Amber Stubbs graduated from Simmons College in 2005 with an B.S. in Computer Science and English, then attended Brandeis University where she earned her Ph.D. in Computer Science, specifically in the field of natural language processing. While at Brandeis she co-authored a book, Natural Language Annotation for Machine Learning (O’Reilly, 2012) with James Pustejovksy.
Her doctoral dissertation, “A Methodology for Using Professional Knowledge in Corpus Annotation,” involved creating an annotation methodology to extract high-level information — such a hospital patient’s medical diagnosis — from narrative texts. As part of that research, she also developed the Multi-Purpose Annotation Environment (MAE) and Multi-document Adjudication Interface (MAI) software, which is used at institutions around the world for natural language processing research.
After completing her Ph.D., Amber worked as a Postdoctoral Associate under Ozlem Uzuner at the State University of New York at Albany.
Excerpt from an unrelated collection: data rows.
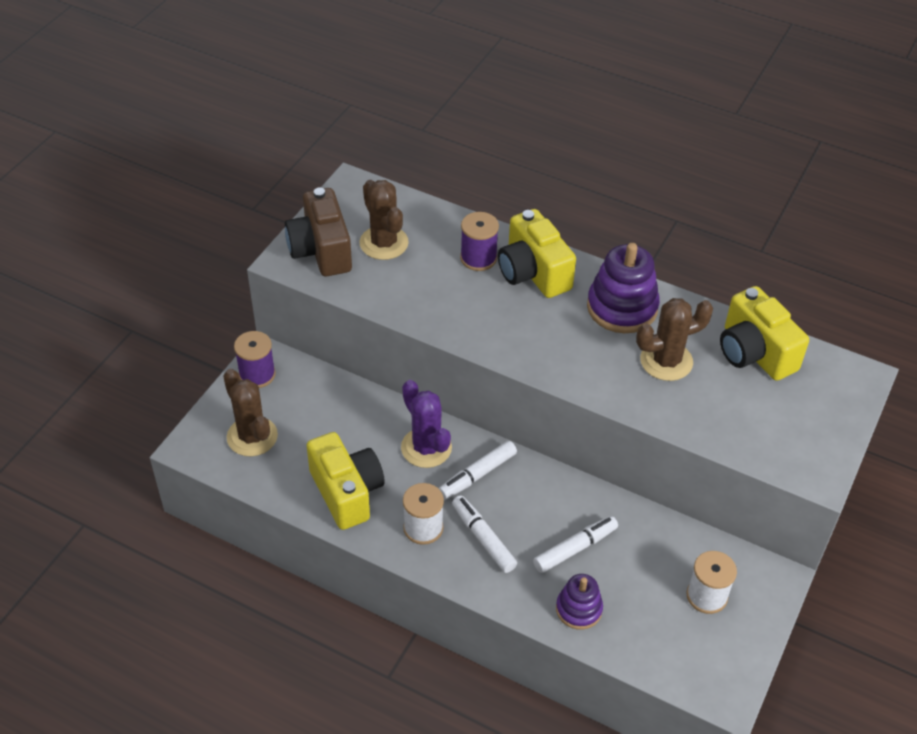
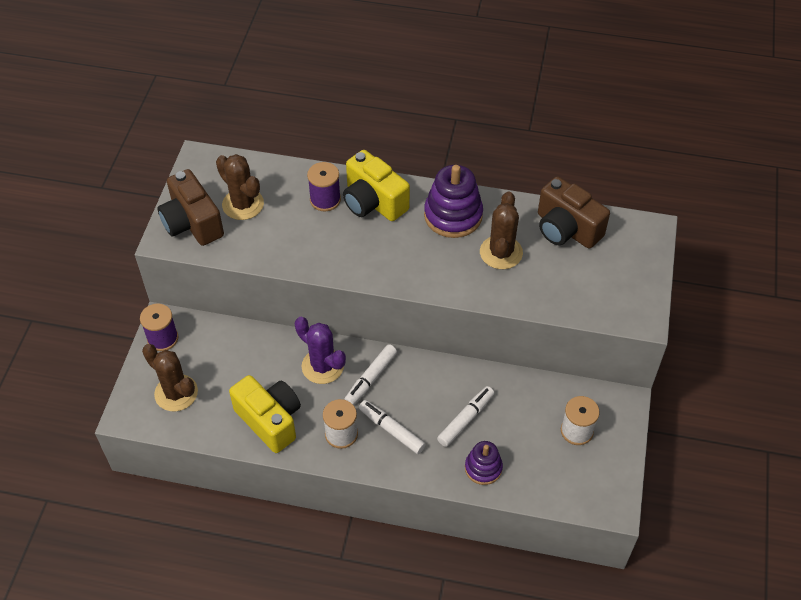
camera: 15 degrees left, 5 degrees up
brown cactus [636,298,713,381] -> brown cactus turned 45 degrees counterclockwise [480,191,523,269]
yellow camera [720,286,809,381] -> brown camera [538,176,610,249]

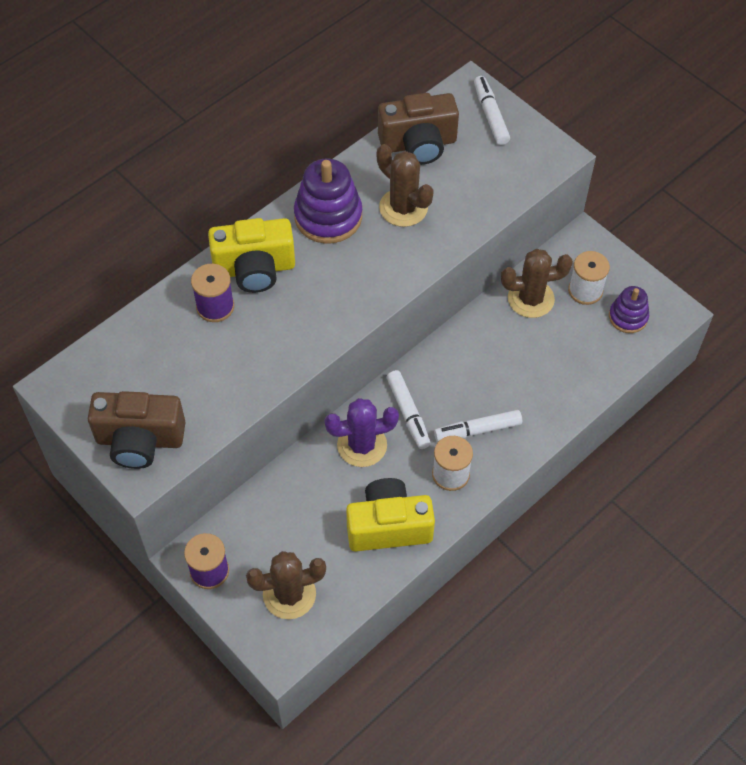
camera: 55 degrees left, 5 degrees up
brown cactus [216,154,264,220] -> brown cactus moved to [501,249,573,318]
white marker [437,386,494,447] -> white marker moved to [474,76,510,145]
purple stacking toy [465,441,503,485] -> purple stacking toy moved to [609,286,649,333]

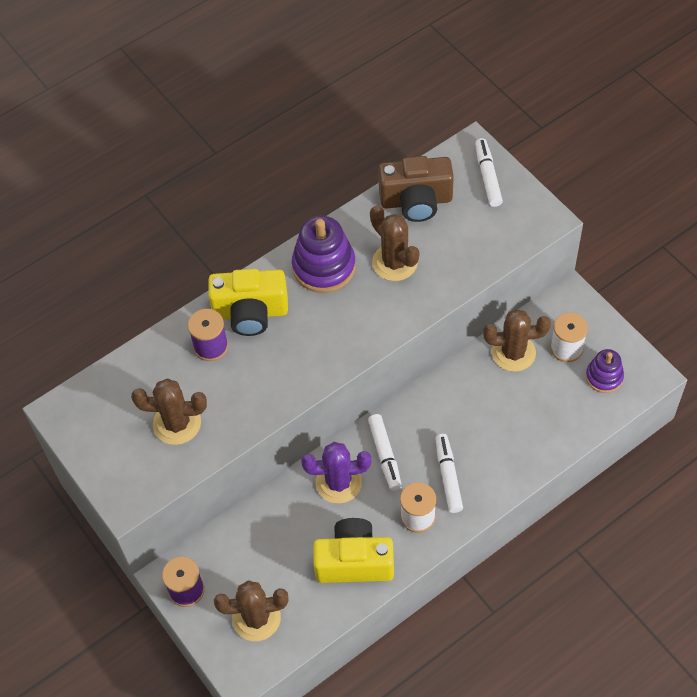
camera: 10 degrees right, 0 degrees up
brown camera [88,391,186,469] -> none
white marker [434,410,522,442] -> white marker turned 90 degrees clockwise [435,434,463,513]
none -> brown cactus [131,378,207,445]

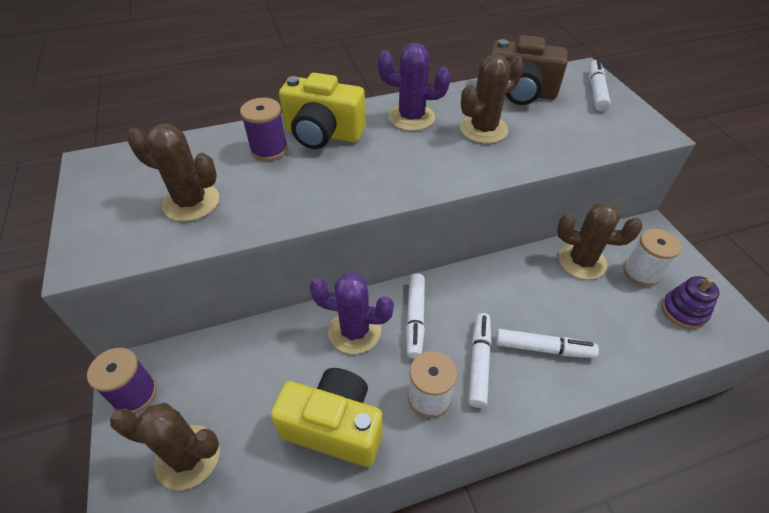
camera: 15 degrees right, 10 degrees down
purple stacking toy [292,216,356,293] -> purple cactus [378,43,451,131]
brown cactus [370,205,419,281] -> brown cactus turned 75 degrees clockwise [460,54,524,144]
none -> white marker [496,329,599,358]

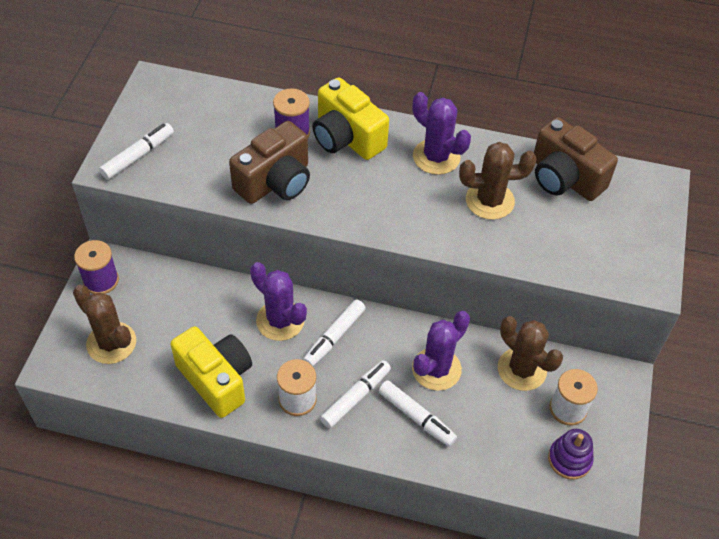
camera: 30 degrees right, 5 degrees up
brown cactus [127,123,219,221] -> none
white marker [589,59,611,112] -> white marker moved to [99,123,174,180]
none -> brown camera [229,121,310,204]
none -> purple cactus [412,311,470,391]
During that time, she worked on the 2014 i2b2 Natural Language Processing Shared Task, which focused on recognizing risk factors for heart disease in medical records, as well as the identification and removal of personal information about patients from their records.
Amber became an Assistant Professor at Simmons College in 2014, where she teaches courses in both the Computer Science and LIS programs. She is delighted to be back at Simmons, and enjoys helping students understand technology and how to make it work for them.